The records -

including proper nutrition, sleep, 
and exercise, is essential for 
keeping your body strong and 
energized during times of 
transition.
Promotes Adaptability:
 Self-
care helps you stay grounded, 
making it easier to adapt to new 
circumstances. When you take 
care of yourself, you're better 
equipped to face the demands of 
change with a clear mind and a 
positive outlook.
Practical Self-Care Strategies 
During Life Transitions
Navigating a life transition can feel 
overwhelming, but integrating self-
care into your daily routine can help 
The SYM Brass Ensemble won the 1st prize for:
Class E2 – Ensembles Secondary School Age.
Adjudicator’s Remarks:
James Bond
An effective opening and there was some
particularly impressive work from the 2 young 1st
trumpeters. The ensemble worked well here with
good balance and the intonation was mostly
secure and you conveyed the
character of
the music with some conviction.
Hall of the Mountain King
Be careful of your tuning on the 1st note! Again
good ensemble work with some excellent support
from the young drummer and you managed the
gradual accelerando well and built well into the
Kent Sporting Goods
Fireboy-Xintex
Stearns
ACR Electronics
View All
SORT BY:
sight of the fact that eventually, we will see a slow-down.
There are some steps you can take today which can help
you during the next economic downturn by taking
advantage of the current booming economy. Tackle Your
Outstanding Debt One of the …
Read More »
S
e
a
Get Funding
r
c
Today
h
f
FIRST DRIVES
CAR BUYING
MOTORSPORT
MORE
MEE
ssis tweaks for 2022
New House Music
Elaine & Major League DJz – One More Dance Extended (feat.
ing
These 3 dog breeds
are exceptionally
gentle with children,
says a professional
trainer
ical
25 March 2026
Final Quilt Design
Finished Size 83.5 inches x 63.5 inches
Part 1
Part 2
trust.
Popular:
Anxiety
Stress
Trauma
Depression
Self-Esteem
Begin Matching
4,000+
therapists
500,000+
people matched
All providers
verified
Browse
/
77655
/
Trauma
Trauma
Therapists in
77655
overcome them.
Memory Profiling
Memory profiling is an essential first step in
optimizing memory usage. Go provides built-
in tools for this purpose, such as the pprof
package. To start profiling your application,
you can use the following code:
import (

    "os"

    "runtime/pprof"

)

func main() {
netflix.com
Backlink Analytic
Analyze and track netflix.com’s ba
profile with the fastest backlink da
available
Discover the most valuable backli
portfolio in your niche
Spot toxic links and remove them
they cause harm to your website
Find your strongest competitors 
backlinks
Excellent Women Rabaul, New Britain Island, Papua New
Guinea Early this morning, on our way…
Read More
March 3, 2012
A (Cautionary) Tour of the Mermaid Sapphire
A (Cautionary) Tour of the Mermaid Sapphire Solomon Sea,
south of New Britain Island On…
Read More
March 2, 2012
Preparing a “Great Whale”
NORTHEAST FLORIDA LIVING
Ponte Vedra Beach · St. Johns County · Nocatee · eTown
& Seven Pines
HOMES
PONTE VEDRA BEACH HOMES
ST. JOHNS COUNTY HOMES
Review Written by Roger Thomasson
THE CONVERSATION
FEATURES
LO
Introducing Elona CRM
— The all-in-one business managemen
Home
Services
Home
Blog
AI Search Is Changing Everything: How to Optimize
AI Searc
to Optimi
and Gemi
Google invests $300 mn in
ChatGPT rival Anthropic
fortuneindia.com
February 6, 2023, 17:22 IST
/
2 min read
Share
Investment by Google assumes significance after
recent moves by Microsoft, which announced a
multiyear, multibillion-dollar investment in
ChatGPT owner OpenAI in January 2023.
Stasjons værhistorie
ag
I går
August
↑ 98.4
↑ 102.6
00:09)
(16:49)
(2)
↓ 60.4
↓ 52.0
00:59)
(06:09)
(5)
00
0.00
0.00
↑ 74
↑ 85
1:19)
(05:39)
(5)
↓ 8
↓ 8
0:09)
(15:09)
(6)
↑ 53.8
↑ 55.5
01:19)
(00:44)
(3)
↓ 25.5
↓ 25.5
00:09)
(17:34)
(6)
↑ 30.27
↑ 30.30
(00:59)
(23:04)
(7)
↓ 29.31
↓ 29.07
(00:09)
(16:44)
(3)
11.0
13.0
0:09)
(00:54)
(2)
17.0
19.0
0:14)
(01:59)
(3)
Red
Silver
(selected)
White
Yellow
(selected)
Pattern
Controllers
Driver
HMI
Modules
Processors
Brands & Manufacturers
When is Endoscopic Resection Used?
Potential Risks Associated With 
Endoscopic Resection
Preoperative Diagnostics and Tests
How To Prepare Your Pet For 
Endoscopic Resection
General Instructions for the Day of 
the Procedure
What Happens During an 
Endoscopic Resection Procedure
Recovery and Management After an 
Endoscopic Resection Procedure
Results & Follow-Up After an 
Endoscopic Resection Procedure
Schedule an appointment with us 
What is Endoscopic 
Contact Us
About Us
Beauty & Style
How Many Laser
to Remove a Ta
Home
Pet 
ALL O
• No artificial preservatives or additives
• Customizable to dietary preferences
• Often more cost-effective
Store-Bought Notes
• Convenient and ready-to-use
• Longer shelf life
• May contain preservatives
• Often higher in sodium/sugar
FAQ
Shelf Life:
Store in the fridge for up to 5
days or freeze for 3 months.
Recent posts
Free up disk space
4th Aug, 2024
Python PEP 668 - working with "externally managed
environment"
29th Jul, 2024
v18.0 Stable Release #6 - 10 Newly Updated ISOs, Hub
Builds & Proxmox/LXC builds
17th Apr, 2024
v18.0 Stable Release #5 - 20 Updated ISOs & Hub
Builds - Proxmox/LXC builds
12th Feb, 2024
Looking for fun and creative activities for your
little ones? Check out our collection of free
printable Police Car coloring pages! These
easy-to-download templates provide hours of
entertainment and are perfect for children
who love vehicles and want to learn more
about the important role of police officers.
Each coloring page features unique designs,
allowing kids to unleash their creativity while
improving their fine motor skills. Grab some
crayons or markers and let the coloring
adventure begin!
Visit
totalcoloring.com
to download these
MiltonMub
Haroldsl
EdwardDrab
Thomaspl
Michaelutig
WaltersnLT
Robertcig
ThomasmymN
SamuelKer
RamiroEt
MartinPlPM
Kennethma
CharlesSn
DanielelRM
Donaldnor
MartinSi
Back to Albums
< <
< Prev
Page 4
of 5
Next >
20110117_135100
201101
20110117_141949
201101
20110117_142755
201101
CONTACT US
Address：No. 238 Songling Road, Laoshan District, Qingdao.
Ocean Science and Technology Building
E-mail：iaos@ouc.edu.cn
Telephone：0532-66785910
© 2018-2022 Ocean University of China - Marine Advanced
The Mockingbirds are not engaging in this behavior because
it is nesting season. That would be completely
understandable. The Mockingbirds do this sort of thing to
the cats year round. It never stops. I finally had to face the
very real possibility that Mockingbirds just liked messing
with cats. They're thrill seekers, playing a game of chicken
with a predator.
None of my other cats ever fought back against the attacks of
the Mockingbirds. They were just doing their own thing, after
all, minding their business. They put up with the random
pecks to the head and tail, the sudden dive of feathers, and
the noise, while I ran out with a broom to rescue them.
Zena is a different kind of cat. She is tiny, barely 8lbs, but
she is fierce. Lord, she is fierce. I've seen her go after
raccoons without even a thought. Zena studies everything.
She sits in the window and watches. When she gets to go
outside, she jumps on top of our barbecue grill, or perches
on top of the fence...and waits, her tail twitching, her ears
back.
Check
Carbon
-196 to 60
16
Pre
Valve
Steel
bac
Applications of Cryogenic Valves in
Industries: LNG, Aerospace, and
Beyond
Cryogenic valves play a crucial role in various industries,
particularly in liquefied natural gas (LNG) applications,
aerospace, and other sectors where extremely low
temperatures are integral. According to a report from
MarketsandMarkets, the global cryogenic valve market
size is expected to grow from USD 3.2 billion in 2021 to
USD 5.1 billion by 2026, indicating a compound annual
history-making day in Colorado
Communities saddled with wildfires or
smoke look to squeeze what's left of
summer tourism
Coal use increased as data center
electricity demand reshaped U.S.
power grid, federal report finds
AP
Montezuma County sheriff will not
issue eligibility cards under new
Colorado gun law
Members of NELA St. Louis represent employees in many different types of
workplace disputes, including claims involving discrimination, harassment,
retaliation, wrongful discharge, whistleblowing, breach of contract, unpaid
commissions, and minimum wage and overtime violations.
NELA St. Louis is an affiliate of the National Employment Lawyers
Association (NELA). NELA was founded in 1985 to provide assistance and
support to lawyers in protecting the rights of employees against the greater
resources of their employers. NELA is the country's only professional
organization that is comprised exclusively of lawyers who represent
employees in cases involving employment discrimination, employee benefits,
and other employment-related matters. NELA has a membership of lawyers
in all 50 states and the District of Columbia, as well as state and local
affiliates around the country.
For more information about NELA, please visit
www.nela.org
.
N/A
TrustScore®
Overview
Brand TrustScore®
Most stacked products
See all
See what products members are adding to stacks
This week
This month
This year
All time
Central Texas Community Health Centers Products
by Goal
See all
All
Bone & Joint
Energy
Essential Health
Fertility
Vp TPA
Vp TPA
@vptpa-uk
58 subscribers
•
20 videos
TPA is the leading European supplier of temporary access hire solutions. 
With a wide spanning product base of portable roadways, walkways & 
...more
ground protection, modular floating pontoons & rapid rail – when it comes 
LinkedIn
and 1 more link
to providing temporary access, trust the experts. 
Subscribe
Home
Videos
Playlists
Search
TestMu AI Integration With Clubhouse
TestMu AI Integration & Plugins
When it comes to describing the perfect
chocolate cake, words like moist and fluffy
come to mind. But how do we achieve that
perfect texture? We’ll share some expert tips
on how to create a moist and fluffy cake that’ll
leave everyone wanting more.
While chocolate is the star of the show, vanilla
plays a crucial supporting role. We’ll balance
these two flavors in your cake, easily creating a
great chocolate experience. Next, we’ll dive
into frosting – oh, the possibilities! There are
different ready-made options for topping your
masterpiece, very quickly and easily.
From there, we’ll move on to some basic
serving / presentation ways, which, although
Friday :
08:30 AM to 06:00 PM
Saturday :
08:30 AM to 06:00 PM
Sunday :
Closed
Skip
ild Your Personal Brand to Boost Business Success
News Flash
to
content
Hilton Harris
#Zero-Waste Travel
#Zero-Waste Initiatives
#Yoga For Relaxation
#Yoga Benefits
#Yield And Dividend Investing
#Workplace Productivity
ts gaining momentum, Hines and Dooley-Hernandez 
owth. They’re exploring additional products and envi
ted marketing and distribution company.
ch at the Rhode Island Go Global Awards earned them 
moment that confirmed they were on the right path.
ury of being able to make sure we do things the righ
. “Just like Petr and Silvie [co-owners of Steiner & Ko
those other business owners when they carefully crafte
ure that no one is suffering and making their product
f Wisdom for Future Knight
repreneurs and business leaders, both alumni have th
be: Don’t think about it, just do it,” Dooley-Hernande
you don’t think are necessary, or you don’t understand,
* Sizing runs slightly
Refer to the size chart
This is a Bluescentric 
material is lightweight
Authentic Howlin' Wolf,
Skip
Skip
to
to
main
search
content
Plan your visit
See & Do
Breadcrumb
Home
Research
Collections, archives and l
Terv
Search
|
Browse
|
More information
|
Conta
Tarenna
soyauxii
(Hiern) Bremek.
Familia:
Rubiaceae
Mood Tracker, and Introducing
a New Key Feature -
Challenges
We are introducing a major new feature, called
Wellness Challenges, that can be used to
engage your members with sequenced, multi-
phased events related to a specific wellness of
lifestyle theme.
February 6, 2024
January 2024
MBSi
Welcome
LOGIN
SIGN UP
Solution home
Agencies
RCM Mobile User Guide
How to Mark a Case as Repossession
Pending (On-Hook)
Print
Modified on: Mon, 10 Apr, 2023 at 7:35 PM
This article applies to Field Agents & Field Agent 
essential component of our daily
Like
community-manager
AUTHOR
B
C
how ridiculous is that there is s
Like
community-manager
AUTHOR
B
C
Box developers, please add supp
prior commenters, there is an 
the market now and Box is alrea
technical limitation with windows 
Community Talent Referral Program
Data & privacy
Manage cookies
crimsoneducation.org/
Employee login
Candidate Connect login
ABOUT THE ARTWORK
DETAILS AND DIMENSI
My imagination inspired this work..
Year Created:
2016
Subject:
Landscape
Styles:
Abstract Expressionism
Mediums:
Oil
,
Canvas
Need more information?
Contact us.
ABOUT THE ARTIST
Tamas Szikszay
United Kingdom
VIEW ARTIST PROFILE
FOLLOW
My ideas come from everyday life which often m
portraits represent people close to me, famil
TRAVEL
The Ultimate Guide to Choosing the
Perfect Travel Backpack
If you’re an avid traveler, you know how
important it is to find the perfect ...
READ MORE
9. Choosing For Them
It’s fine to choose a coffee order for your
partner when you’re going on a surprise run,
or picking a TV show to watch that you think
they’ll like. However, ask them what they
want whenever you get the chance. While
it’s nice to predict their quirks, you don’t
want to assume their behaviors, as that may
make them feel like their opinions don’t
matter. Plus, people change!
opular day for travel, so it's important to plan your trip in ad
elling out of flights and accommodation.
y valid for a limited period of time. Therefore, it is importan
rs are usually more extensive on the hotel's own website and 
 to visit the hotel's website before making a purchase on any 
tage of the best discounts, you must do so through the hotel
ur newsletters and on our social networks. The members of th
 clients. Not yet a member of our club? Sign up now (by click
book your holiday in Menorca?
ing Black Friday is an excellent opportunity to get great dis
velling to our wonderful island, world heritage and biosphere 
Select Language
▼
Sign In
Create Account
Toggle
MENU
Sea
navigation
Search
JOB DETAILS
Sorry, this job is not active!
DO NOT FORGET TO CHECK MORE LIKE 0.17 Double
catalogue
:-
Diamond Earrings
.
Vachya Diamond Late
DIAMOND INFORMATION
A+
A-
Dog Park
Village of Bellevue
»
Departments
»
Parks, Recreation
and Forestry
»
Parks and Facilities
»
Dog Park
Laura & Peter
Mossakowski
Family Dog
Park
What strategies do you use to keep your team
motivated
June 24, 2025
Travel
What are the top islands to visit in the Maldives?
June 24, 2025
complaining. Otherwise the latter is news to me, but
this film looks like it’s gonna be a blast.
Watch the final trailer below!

Work to complete - Locate every line in the records above that contains the string "ISOs", counting only matches with the same case. Which lines are they? Copy each one out in full.

Output of the task -
v18.0 Stable Release #6 - 10 Newly Updated ISOs, Hub
v18.0 Stable Release #5 - 20 Updated ISOs & Hub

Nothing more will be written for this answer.